L’agriculture biologique a toujours existé. Elle a simplement été concurrencée, dévalorisée et supplantée depuis la deuxième partie du 20e siècle, par l’utilisation tous azimuts de l’énergie fossile. Celle-ci avait l’avantage considérable d’être abondante, bon marché et facilement utilisable partout et en toutes circonstances. Elle a permis un changement d’échelle inédit dans l’histoire.
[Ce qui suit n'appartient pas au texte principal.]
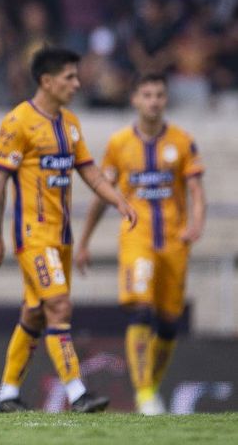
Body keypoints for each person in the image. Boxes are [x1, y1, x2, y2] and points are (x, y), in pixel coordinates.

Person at [0, 46, 137, 413]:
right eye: (69, 77)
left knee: (35, 314)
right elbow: (0, 180)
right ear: (47, 81)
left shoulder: (70, 123)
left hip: (62, 238)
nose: (77, 83)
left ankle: (7, 394)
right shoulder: (18, 122)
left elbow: (89, 171)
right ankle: (78, 393)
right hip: (33, 236)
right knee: (59, 306)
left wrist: (118, 200)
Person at [75, 73, 205, 415]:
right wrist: (84, 241)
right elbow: (103, 195)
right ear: (134, 99)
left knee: (169, 323)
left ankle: (149, 391)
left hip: (174, 242)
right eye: (146, 95)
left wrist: (196, 224)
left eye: (159, 95)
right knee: (141, 310)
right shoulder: (119, 144)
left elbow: (195, 190)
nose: (153, 101)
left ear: (166, 99)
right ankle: (145, 393)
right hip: (138, 240)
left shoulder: (182, 141)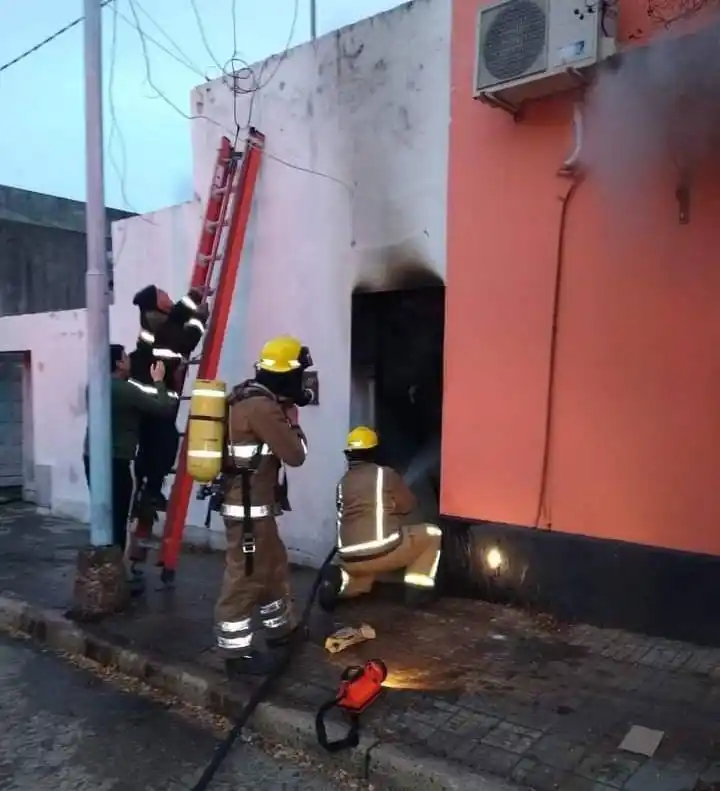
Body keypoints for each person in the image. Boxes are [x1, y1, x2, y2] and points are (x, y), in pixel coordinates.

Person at [215, 335, 313, 677]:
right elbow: (296, 456)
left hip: (256, 508)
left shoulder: (246, 396)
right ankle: (236, 654)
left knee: (272, 567)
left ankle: (281, 631)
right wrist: (294, 420)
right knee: (245, 576)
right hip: (247, 511)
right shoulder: (262, 407)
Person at [318, 426, 443, 612]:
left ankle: (337, 583)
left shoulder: (343, 483)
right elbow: (409, 505)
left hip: (349, 557)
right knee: (432, 534)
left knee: (363, 583)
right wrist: (393, 508)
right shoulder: (385, 474)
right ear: (374, 452)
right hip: (382, 552)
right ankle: (418, 593)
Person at [82, 345, 176, 553]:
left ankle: (104, 562)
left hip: (92, 458)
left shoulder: (95, 386)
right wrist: (159, 380)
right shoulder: (124, 390)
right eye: (125, 357)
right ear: (118, 363)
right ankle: (113, 569)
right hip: (116, 461)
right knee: (118, 514)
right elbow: (164, 409)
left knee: (104, 513)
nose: (129, 360)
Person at [129, 284, 209, 512]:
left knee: (151, 445)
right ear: (157, 302)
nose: (168, 295)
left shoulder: (156, 318)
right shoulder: (158, 326)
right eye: (163, 294)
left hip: (152, 394)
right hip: (153, 396)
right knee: (163, 443)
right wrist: (200, 319)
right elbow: (185, 341)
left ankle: (146, 493)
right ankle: (150, 492)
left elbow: (175, 316)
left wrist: (194, 295)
Après un siècle de maturation relativement lente, la capacité d’utilisation de cette énergie a permis la mise en place d’un système industriel performant qui s’est alors emballé. Chaque nouvelle découverte trouvait des applications décuplant les possibilités antérieures. L’humain découvrait la toute puissance de l’énergie concentrée… et s’en est accommodé ! Il devenait facile de produire, de consommer, de se soigner, de vivre et de se reproduire. Plus besoin d’attendre que l’énergie solaire fasse quotidiennement son travail, que les métamorphoses du vivant enrichissent notre terre et produisent notre nourriture : nous pouvions vivre à crédit, en empruntant dans le prodigieux stock que notre soleil avait produit pendant des millions d’années ! Il était bien difficile alors de ne pas être emporté par ce courant d’abondance et de facilité. Même les plus sceptiques se sont laissés bercer par le doux chant de la sirène du progrès. Nous y avons cru…, et nous avons crû ! L’humanité est passée de deux milliards à 7 milliards d’habitants en quelques décennies.
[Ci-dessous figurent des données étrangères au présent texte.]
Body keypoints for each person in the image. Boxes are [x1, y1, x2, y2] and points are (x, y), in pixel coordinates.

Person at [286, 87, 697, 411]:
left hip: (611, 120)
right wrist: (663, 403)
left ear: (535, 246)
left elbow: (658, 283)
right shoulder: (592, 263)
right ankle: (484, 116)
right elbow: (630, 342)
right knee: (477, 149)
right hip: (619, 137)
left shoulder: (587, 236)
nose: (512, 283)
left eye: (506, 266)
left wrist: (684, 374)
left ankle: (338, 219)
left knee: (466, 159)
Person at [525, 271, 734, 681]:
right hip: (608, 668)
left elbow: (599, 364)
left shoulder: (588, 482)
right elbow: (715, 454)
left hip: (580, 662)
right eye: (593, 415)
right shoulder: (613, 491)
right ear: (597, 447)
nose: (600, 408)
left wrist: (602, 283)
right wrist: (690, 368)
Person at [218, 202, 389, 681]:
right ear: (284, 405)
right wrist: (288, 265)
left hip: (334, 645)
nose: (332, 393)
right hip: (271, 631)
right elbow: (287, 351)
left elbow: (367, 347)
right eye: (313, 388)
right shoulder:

Et alors que la course à la croissance continue frénétiquement son explosion dans une contagion généralisée aux quatre coins du monde, nous nous apercevons avec effroi que le crédit s’épuise et qu’il va falloir payer les intérêts de cette dette : pollution généralisée, réchauffement climatique, épuisement de la biodiversité, recrudescence de nouvelles maladies, etc…
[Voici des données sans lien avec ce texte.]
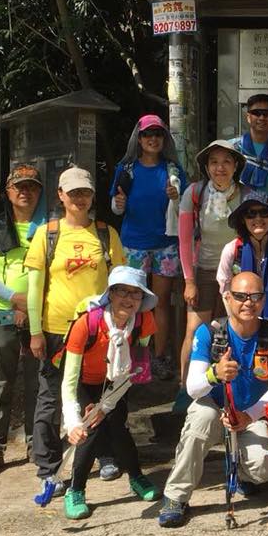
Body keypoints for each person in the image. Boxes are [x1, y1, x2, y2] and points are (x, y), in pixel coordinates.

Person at [158, 272, 268, 527]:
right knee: (199, 424)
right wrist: (214, 374)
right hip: (214, 407)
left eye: (255, 297)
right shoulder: (209, 332)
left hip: (251, 414)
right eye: (240, 296)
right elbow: (193, 388)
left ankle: (240, 474)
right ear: (227, 297)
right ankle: (176, 497)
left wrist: (249, 415)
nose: (248, 303)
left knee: (264, 468)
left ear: (263, 300)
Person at [25, 167, 126, 498]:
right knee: (51, 399)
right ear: (61, 195)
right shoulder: (47, 234)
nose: (80, 198)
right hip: (57, 331)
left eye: (85, 192)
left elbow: (120, 282)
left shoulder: (105, 233)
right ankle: (49, 467)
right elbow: (35, 286)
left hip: (98, 329)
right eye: (73, 193)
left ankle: (105, 454)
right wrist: (35, 331)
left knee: (101, 395)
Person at [60, 267, 161, 520]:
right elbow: (68, 381)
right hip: (84, 382)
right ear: (111, 294)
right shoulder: (86, 323)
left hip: (117, 381)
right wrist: (73, 423)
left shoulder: (143, 321)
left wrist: (105, 406)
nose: (128, 299)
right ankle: (75, 489)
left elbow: (136, 368)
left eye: (136, 294)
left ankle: (136, 477)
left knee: (118, 426)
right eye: (122, 291)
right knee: (89, 431)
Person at [0, 164, 46, 476]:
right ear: (8, 192)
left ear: (39, 191)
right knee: (1, 381)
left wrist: (32, 303)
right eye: (19, 186)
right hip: (2, 310)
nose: (25, 191)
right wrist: (14, 297)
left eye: (31, 186)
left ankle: (36, 442)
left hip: (40, 314)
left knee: (37, 380)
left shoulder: (49, 229)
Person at [110, 114, 189, 380]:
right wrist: (118, 205)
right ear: (139, 138)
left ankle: (159, 357)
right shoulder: (126, 169)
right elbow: (116, 205)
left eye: (157, 134)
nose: (152, 139)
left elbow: (188, 207)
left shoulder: (174, 170)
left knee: (161, 302)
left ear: (164, 138)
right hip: (133, 243)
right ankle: (128, 355)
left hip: (166, 244)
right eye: (147, 134)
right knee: (130, 302)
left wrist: (177, 197)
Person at [177, 140, 249, 391]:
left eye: (227, 161)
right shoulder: (195, 193)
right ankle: (186, 388)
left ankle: (229, 387)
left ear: (236, 166)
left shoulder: (247, 195)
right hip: (204, 270)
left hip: (237, 272)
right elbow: (184, 240)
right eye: (214, 162)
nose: (220, 168)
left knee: (234, 329)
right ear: (206, 167)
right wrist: (189, 281)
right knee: (195, 330)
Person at [217, 191, 268, 325]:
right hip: (239, 318)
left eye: (264, 213)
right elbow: (226, 292)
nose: (258, 219)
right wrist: (237, 324)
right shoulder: (232, 250)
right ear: (243, 219)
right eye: (251, 214)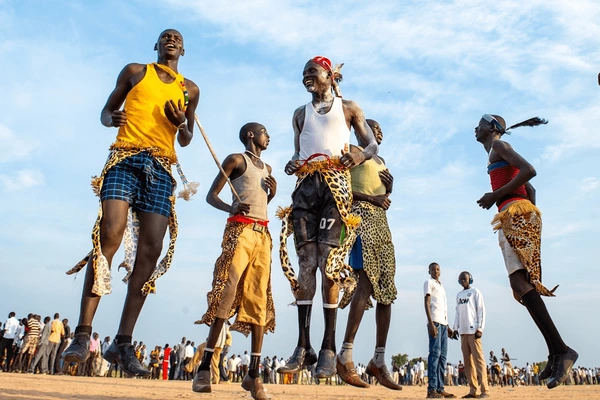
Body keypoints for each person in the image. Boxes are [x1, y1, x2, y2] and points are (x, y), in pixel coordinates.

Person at [62, 29, 200, 377]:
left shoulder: (189, 89)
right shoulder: (136, 71)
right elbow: (106, 112)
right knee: (109, 235)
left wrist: (179, 122)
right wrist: (113, 119)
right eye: (164, 36)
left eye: (176, 37)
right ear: (157, 46)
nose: (170, 40)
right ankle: (82, 335)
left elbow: (186, 138)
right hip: (125, 159)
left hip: (161, 169)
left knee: (150, 254)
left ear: (183, 48)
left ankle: (122, 343)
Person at [277, 56, 378, 379]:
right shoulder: (299, 114)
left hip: (335, 185)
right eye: (304, 72)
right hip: (306, 187)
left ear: (329, 75)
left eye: (312, 72)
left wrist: (360, 154)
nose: (307, 76)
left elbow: (371, 143)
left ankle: (328, 349)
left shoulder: (348, 108)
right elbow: (298, 151)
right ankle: (303, 346)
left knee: (329, 264)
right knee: (306, 262)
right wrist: (293, 162)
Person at [475, 114, 577, 389]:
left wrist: (497, 197)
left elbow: (530, 171)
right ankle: (556, 353)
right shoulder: (496, 153)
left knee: (520, 284)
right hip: (518, 213)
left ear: (493, 129)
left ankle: (562, 350)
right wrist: (530, 223)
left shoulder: (500, 147)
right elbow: (530, 188)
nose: (476, 127)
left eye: (481, 122)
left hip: (514, 212)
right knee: (521, 286)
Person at [192, 122, 276, 400]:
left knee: (259, 300)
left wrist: (272, 194)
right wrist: (231, 207)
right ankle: (204, 368)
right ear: (251, 135)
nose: (269, 136)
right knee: (226, 293)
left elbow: (262, 200)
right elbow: (210, 196)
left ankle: (254, 374)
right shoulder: (235, 160)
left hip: (262, 234)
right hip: (239, 230)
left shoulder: (268, 169)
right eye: (265, 131)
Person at [335, 119, 401, 391]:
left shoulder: (381, 160)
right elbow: (341, 189)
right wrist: (373, 199)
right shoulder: (352, 151)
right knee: (365, 282)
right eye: (376, 129)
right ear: (364, 132)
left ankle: (379, 359)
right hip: (361, 219)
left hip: (382, 223)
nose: (380, 133)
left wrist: (389, 190)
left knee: (386, 291)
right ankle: (345, 355)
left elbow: (383, 196)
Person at [452, 271, 489, 398]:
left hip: (474, 332)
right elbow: (457, 313)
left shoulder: (475, 292)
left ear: (470, 279)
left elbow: (481, 310)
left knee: (479, 361)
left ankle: (485, 390)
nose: (463, 281)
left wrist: (480, 328)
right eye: (461, 279)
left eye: (465, 279)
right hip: (463, 333)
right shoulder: (459, 295)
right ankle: (473, 390)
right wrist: (455, 328)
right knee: (467, 363)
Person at [424, 263, 455, 398]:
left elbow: (443, 308)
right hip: (435, 322)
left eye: (437, 269)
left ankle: (440, 388)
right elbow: (427, 302)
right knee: (435, 355)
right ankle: (431, 389)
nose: (436, 271)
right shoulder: (429, 282)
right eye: (433, 269)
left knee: (443, 357)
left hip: (443, 324)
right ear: (429, 271)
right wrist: (431, 324)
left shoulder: (441, 286)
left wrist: (447, 326)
Au niveau de la planète et à l’échelle du temps, aucun problème : le processus suivra son cours, des espèces disparaîtront, d’autres s’adapteront…
Au niveau de l’humain et à son échelle de temps, par contre, il en va tout autrement.
Notre système de crédit, autant énergétique que financier, nous a mis dans une situation cornélienne absolument catastrophique dont il semble quasiment impossible de sortir. Croire que nous pourrons continuer vers un développement exponentiel avec quelques mesurettes du genre “éco-blanchiment” relève soit d’une grande imbécillité, soit d’une démagogie politique à court terme.
Il faudra bientôt parer au plus pressé : s’alimenter ! Mais alors que nous avions pris l’habitude d’avoir à notre disposition de tout, partout, à tout moment et à un tarif artificiellement bas, il va falloir renouer avec les contraintes du vivant et les lois de la nature. Produire une nourriture de qualité, suffisante pour les besoin de chacun, au moment et là où il en a besoin, sans le recours au crédit énergétique, va demander une ingéniosité fantastique.
Cela passe d’abord la généralisation de l’agriculture biologique, évidemment ! Celle-ci représente une avancée considérable par rapport à l’agrochimie, du simple fait, essentiel, qu’elle est capable de se passer de presque tous les pesticides. Aujourd’hui cependant, telle que formalisée dans les cahiers des charges officiels, elle ne permet nullement de s’affranchir de la béquille énergétique, tout en restant sous la même dépendance économique au système financier capitaliste que l’agriculture conventionnelle. Elle est donc, dans sa forme actuelle et majoritaire, incapable de relever les vrais défis de demain.

La redéfinition du modèle agricole pérenne qui permettra l’alimentation de tous sans poursuivre la destruction des systèmes naturels du vivant, tout en améliorant la santé humaine devra donc prendre en compte : l’ensemble de la répartition des possibilités énergétiques, la maîtrise de la démographie, les problèmes de fertilisation des sols, du transport en fonction des localisations de production, de l’accès à la terre pour ceux qui auront la volonté de se réapproprier l’auto-alimentation. Tout ceci ne devant pas faire oublier, bien sûr, la nécessité de relations humaines fortes et fraternelles, sans lesquelles aucune réelle avancée n’est possible.
La démarche de Nature et Progrès autour d’une agroécologie participative et solidaire est sans nul doute un pas important vers la réconciliation de l’homme avec la nature.
Ce numéro vous propose des pistes à suivre,… et à poursuivre.